Greffe. Si l’on veut cultiver le chataigner pour en avoir de meilleur fruit, il faut le greffer ; & alors on l’appelle marronnier. La façon la plus en usage d’y procéder, a été pendant long-tems la greffe en flûte ; parce qu’en effet cette greffe réussit mieux sur le chataigner que sur aucun autre arbre : mais comme l’exécution en est difficile & souvent hasardée, la greffe en écusson est à présent la plus usitée pour cet arbre, sur lequel elle réussit mieux à la pousse qu’à œil dormant. On peut aussi y employer la greffe en fente, qui profite très-bien quand elle reprend ; mais cela arrive rarement.

Le chataigner peut encore se multiplier de branches couchées ; cependant on ne se sert guere de ce moyen, que pour se procurer des plants d’arbres étrangers de son espece.

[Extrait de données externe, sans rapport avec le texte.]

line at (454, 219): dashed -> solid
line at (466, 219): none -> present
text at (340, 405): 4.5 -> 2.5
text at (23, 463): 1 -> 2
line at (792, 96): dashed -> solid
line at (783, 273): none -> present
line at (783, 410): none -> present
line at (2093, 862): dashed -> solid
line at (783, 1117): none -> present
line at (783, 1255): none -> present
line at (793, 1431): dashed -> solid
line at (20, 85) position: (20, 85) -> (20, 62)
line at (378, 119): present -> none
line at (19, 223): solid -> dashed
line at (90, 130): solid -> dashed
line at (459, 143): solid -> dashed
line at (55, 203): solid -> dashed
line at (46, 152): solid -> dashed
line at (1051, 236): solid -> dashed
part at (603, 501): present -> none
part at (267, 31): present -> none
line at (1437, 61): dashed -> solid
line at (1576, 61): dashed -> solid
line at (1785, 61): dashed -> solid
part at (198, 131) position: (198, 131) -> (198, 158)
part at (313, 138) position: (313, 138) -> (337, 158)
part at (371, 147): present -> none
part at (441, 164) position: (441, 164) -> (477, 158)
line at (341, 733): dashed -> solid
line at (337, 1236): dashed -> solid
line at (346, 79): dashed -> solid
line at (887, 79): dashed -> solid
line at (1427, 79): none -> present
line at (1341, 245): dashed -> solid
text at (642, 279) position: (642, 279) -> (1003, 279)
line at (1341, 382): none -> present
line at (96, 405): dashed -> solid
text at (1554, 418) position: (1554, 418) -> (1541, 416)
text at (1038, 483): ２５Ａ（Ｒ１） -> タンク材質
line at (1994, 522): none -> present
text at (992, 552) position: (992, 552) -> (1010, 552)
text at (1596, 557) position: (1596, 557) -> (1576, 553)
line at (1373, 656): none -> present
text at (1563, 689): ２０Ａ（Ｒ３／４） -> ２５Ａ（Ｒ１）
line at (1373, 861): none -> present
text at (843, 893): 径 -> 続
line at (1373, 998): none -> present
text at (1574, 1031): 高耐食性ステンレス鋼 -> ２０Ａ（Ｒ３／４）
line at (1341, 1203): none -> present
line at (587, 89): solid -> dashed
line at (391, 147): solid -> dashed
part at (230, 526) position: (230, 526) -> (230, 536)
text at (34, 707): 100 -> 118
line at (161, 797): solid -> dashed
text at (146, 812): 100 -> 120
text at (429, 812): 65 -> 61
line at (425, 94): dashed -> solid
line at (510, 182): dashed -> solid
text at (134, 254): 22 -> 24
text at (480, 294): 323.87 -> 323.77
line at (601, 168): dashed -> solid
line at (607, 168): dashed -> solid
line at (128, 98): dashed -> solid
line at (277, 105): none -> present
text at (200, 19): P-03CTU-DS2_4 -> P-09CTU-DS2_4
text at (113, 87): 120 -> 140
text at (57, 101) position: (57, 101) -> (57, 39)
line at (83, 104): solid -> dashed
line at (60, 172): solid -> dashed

Usages du bois. C’est un excellent bois de charpente & le meilleur de tous après le chêne, dont il approche néanmoins de fort près pour la masse, le volume, & la qualité du bois, quoique blanc & d’une dureté médiocre ; on y distingue tout de même le cœur & l’aubier. Pour bien des usages, il est aussi bon que le meilleur chêne ; & pour quelques cas, il est même meilleur, comme pour des vaisseaux à contenir toutes sortes de liqueurs : car quand une fois il est bien saisonné, il a la propriété de se maintenir au même point sans se gonfler ni se gerser, comme font presque tous les autres bois. Celui du chataigner est d’un très-bon usage pour toutes sortes de gros & menus ouvrages ; on l’employe à la menuiserie, on en fait de bon mairrein, des palissades, des treillages, & des échalas pour les vignes, qui étant mis en œuvre même avec leur écorce, durent sept ans, au lieu que tout autre bois ne s’y soûtient que la moitié de ce tems : on en fait aussi des cercles pour les cuves & les tonneaux ; on s’en sert pour la sculpture ; enfin on peut l’employer à faire des canaux pour la conduite des eaux : il y résiste plus long-tems que l’orme & que bien d’autres arbres. Mais ce bois n’est pas comparable à celui du chêne pour le chauffage, pour la qualité du charbon, & encore moins pour celle des cendres. Le bois du chataigner petille au feu, & rend peu de chaleur ; son charbon s’éteint promptement, ce qui a néanmoins son utilité pour les ouvriers qui se servent des forges ; & si on employe ses cendres à la lessive, le linge en est taché sans remede.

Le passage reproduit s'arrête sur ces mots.